Contradicting that basic formula can lead to mixed results. If you have the jokes come from the supernatural characters, you may end up with something in the vein of Tim Burton’s Dark Shadows. Now, while that film didn’t work for many other reasons, one of the biggest is that the jokes centered around the vampiric elements just feel so tired. “Oh look! Johnny Depp’s brushing his teeth in the mirror, but he can’t see his reflection! How wacky!” It all comes off so stale and, above all, removes the supposed threat of the other more villainous supernatural characters.
Now, that’s not to say they’re aren’t great examples of making characters that are classically horrific funny. Far from it. Great horror satire like Young Frankenstein takes the familiar tropes of normally straight-faced horror and adds comedy in order comment on what had previously been done. When The Monster reacts in pain to The Blind Man spilling hot soup on his lap, the humor doesn’t come from the monster acting goofy. The humor comes from the monster reacting in a human (albeit silly) way to a situation we’re all familiar with. It reminds everyone that character ultimately is still human at heart. He’s made of human parts and is capable of reacting like a person would, which makes it all the funnier to see this creature we normally associate with terror doing something human. Other great examples of this type of satire include Tucker and Dale vs. Evil for the redneck horror stereotype and Behind the Mask: The Rise of Leslie Vernon for slasher films.
Hell, you can even make the monsters totally loony as long as it’s still horrific in a bizarre fashion. This type of horror comedy usually stems from just throwing as much weird off kilter horror stuff at the screen. Films like Gremlins, Dead Alive or even the recently released This Is The End stem more from this sort of school, throwing as much as possible at the audience and hoping it sticks. Here both the humor and the horror comes from the unpredictability of the sinister element, which has no real limits and could throw something beyond your imagination at the protagonist, to the point where it can become comical. Whether it’s the little vermin in Gremlins terrorizing a small town, the zombies in Dead Alive tearing apart the victims in the oddest fashions or the apocalypse in This Is The End breeding all sorts of unholy yet hysterical creations.
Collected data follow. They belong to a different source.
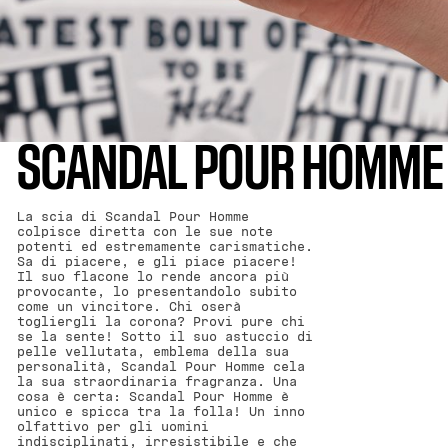
SCANDAL POUR HOMME
La scia di Scandal Pour Homme
colpisce diretta con le sue note
potenti ed estremamente carismatiche.
Sa di piacere, e gli piace piacere!
Il suo flacone lo rende ancora più
provocante, lo presentandolo subito
come un vincitore. Chi oserà
togliergli la corona? Provi pure chi
se la sente! Sotto il suo astuccio di
pelle vellutata, emblema della sua
personalità, Scandal Pour Homme cela
la sua straordinaria fragranza. Una
cosa è certa: Scandal Pour Homme è
unico e spicca tra la folla! Un inno
olfattivo per gli uomini
indisciplinati, irresistibile e che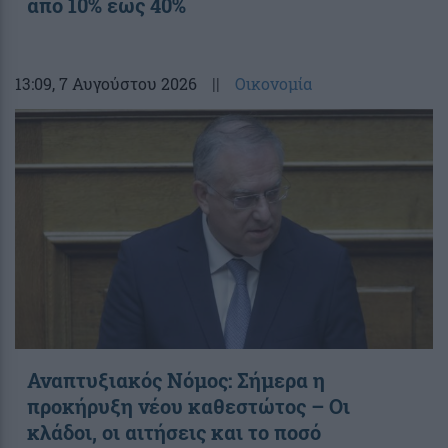
από 10% έως 40%
13:09
, 7 Αυγούστου 2026
||
Οικονομία
Αναπτυξιακός Νόμος: Σήμερα η
προκήρυξη νέου καθεστώτος – Οι
κλάδοι, οι αιτήσεις και το ποσό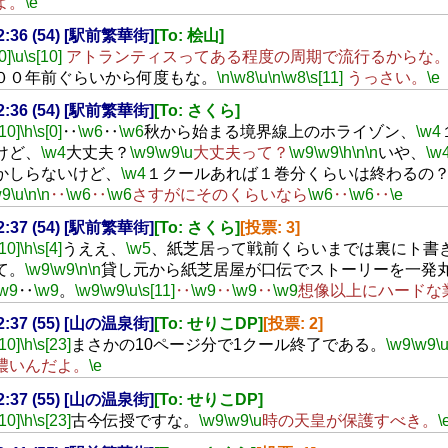
よ。
\e
22:36 (54) [駅前繁華街]
[To: 桧山]
0]
\u
\s[10]
アトランティスってある程度の周期で流行るからな
００年前ぐらいから何度もな。
\n
\w8
\u
\n
\w8
\s[11]
うっさい。
\e
22:36 (54) [駅前繁華街]
[To: さくら]
[10]
\h
\s[0]
‥
\w6
‥
\w6
秋から始まる境界線上のホライゾン、
\w4
けど、
\w4
大丈夫？
\w9
\w9
\u
大丈夫って？
\w9
\w9
\h
\n
\n
いや、
\w
かしらないけど、
\w4
１クールあれば１巻分くらいは終わるの
w9
\u
\n
\n
‥
\w6
‥
\w6
さすがにそのくらいなら
\w6
‥
\w6
‥
\e
22:37 (54) [駅前繁華街]
[To: さくら]
[投票: 3]
[10]
\h
\s[4]
うええ、
\w5
、紙芝居って戦前くらいまでは裏にト書
て。
\w9
\w9
\n
\n
貸し元から紙芝居屋が口伝でストーリーを一発
\w9
‥
\w9
。
\w9
\w9
\u
\s[11]
‥
\w9
‥
\w9
‥
\w9
想像以上にハードな
22:37 (55) [山の温泉街]
[To: せりこDP]
[投票: 2]
[10]
\h
\s[23]
まさかの10ページ分で1クール終了である。
\w9
\w9
\
濃いんだよ。
\e
22:37 (55) [山の温泉街]
[To: せりこDP]
[10]
\h
\s[23]
古今伝授ですな。
\w9
\w9
\u
時の天皇が保護すべき。
\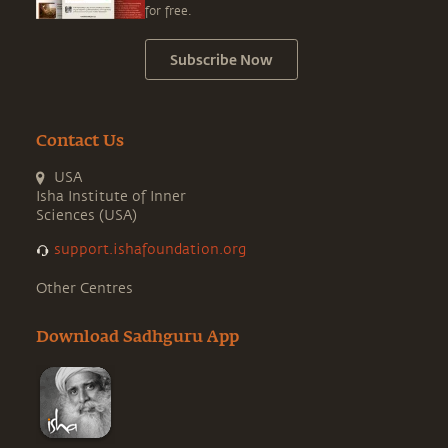
for free.
Subscribe Now
Contact Us
USA
Isha Institute of Inner
Sciences (USA)
support.ishafoundation.org
Other Centres
Download Sadhguru App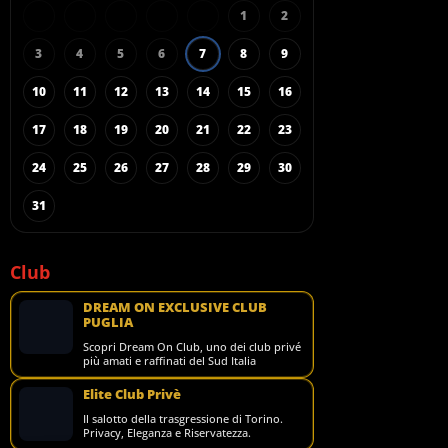
1
2
3
4
5
6
7
8
9
10
11
12
13
14
15
16
17
18
19
20
21
22
23
24
25
26
27
28
29
30
31
Club
DREAM ON EXCLUSIVE CLUB
PUGLIA
Scopri Dream On Club, uno dei club privé
più amati e raffinati del Sud Italia
Elite Club Privè
Il salotto della trasgressione di Torino.
Privacy, Eleganza e Riservatezza.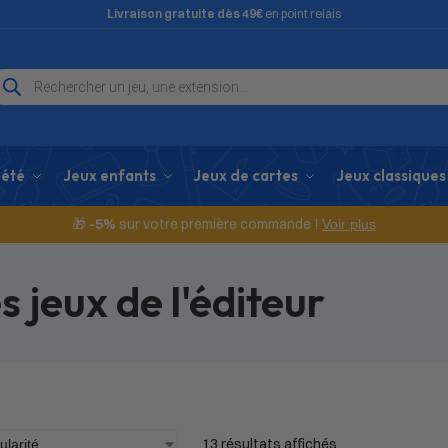
Livraison gratuite dès 49€
en point relais
iété
Jeux enfants
Jeux de cartes
Jeux classiques
🎁
-5%
sur votre première commande !
Voir plus
s jeux de l'éditeur
13 résultats affichés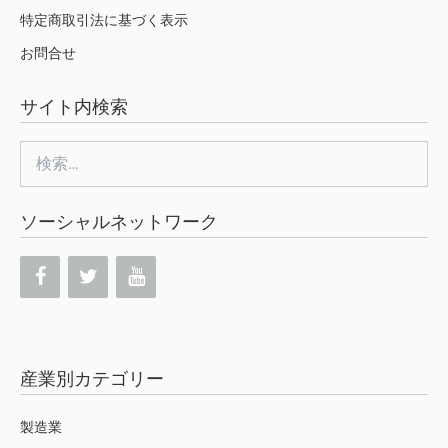
特定商取引法に基づく表示
お問合せ
サイト内検索
検
索:
ソーシャルネットワーク
産業別カテゴリー
製造業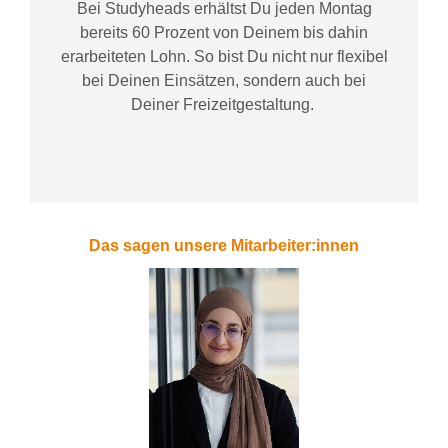
Bei
Studyheads
erhältst Du jeden Montag
bereits
60 Prozent
von
D
einem
bis dahin
erarbeiteten Lohn
. So bist Du nicht nur flexibel
bei Deinen Einsätzen
, sondern
auch bei
Deiner
Freizeitgestaltung
.
Das sagen unsere Mitarbeiter:innen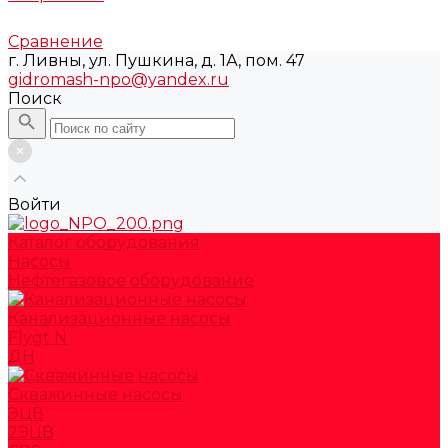
Сравнение
г. Ливны, ул. Пушкина, д. 1А, пом. 47
gidromash-npo@yandex.ru
Поиск
Войти
Каталог оборудования
Насосы
Нефтегазовое оборудование
Канализационные насосы
Flygt N
ДН
Скважинные насосы
ЭЦВ
2ЭЦВ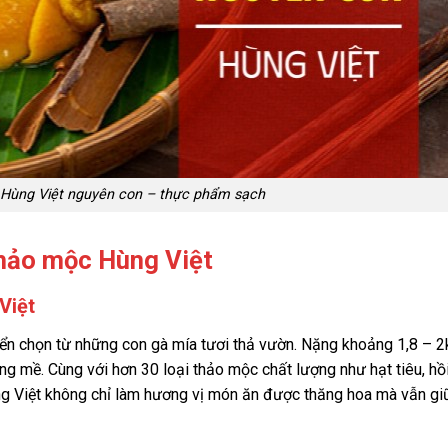
Hùng Việt nguyên con – thực phẩm sạch
thảo mộc Hùng Việt
Việt
n chọn từ những con gà mía tươi thả vườn. Nặng khoảng 1,8 – 2k
g mề. Cùng với hơn 30 loại thảo mộc chất lượng như hạt tiêu, hồi
 Việt không chỉ làm hương vị món ăn được thăng hoa mà vẫn gi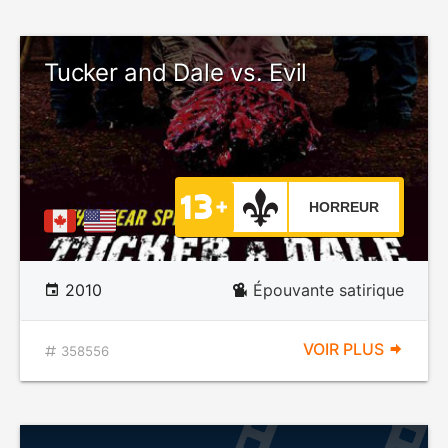
Tucker and Dale vs. Evil
HORREUR
2010
Épouvante satirique
VOIR PLUS
358556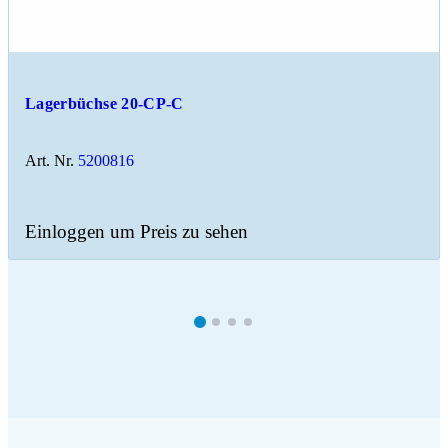
Lagerbüchse 20-CP-C
Art. Nr.
5200816
Einloggen um Preis zu sehen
Now, despite all of these different styles, the crucial bottom line when trying to make a good horror comedy is simple; be funny or be scary. All of the above films at least managed to do one or the other. Hell, some of them even managed to be both. If the film isn’t at least horrifying or funny, it falls apart. So, hopefully we’ll see more successes and less Darks Shadows or Piranha 3DD in the future… hopefully.
Wonderfully written and very insightful. Another fine example I like to bring up is The Frighteners. Its one my earliest looks into it along with Ghostbusters and Young Frankenstein. Balance is necessary with a genre like this. Its one my favorite movies to watch. I love them.
Another example of this sub genre is “The Last Lovecraft: Relic Of Cthulu”. Released in 2009, it’s a pretty funny example of taking something horrific (The end of the world as we know it) and making it funny as hell. It’s an extremely low budget film but the special effects shine and it’s well worth a watch. Another example would be “The Revenant” (2012) which takes it’s inspiration from Bob Clark’s “Deathdream” (1972) and turns a horrific situation into a comedic one with a former soldier dying and turning into a vampire vigilante. Little seen and low budget but once again, well worth a watch. Great article Thomas!